[Recorded data]

"""

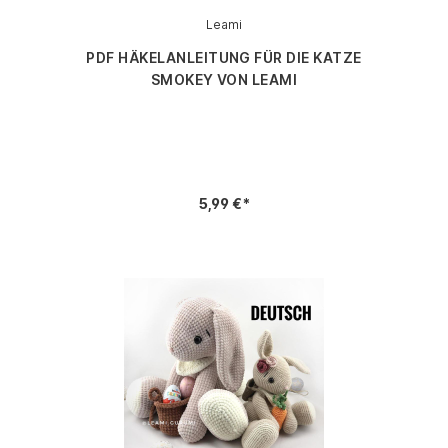
Leami
PDF HÄKELANLEITUNG FÜR DIE KATZE
SMOKEY VON LEAMI
5,99 €*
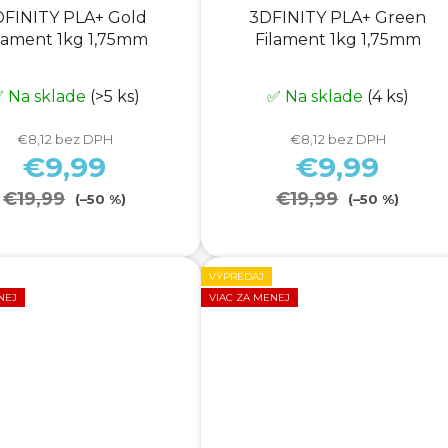
DFINITY PLA+ Gold
3DFINITY PLA+ Green
lament 1kg 1,75mm
Filament 1kg 1,75mm
 Na sklade
(>5 ks)
✅ Na sklade
(4 ks)
€8,12 bez DPH
€8,12 bez DPH
€9,99
€9,99
€19,99
€19,99
(–50 %)
(–50 %)
VÝPREDAJ
NEJ
VIAC ZA MENEJ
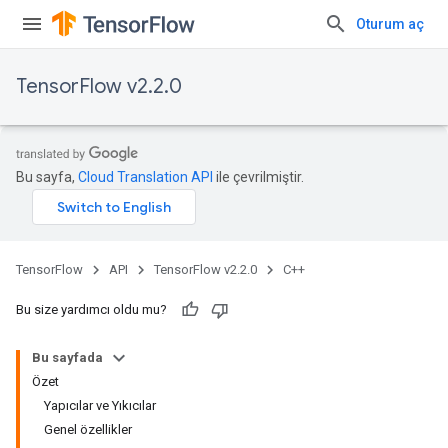
Oturum aç
TensorFlow v2.2.0
Bu sayfa,
Cloud Translation API
ile çevrilmiştir.
TensorFlow
API
TensorFlow v2.2.0
C++
Bu size yardımcı oldu mu?
Bu sayfada
Özet
Yapıcılar ve Yıkıcılar
Genel özellikler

"""

## BRIEF
Would you copy every entry exactly as it stands, leaving out the pictures?

## RESPONSE TO THIS EXERCISE
Leami
PDF HÄKELANLEITUNG FÜR DIE KATZE
SMOKEY VON LEAMI
5,99 €*
DFINITY PLA+ Gold
3DFINITY PLA+ Green
lament 1kg 1,75mm
Filament 1kg 1,75mm
 Na sklade
(>5 ks)
✅ Na sklade
(4 ks)
€8,12 bez DPH
€8,12 bez DPH
€9,99
€9,99
€19,99
€19,99
(–50 %)
(–50 %)
VÝPREDAJ
NEJ
VIAC ZA MENEJ
Oturum aç
TensorFlow v2.2.0
Bu sayfa,
Cloud Translation API
ile çevrilmiştir.
TensorFlow
API
TensorFlow v2.2.0
C++
Bu size yardımcı oldu mu?
Bu sayfada
Özet
Yapıcılar ve Yıkıcılar
Genel özellikler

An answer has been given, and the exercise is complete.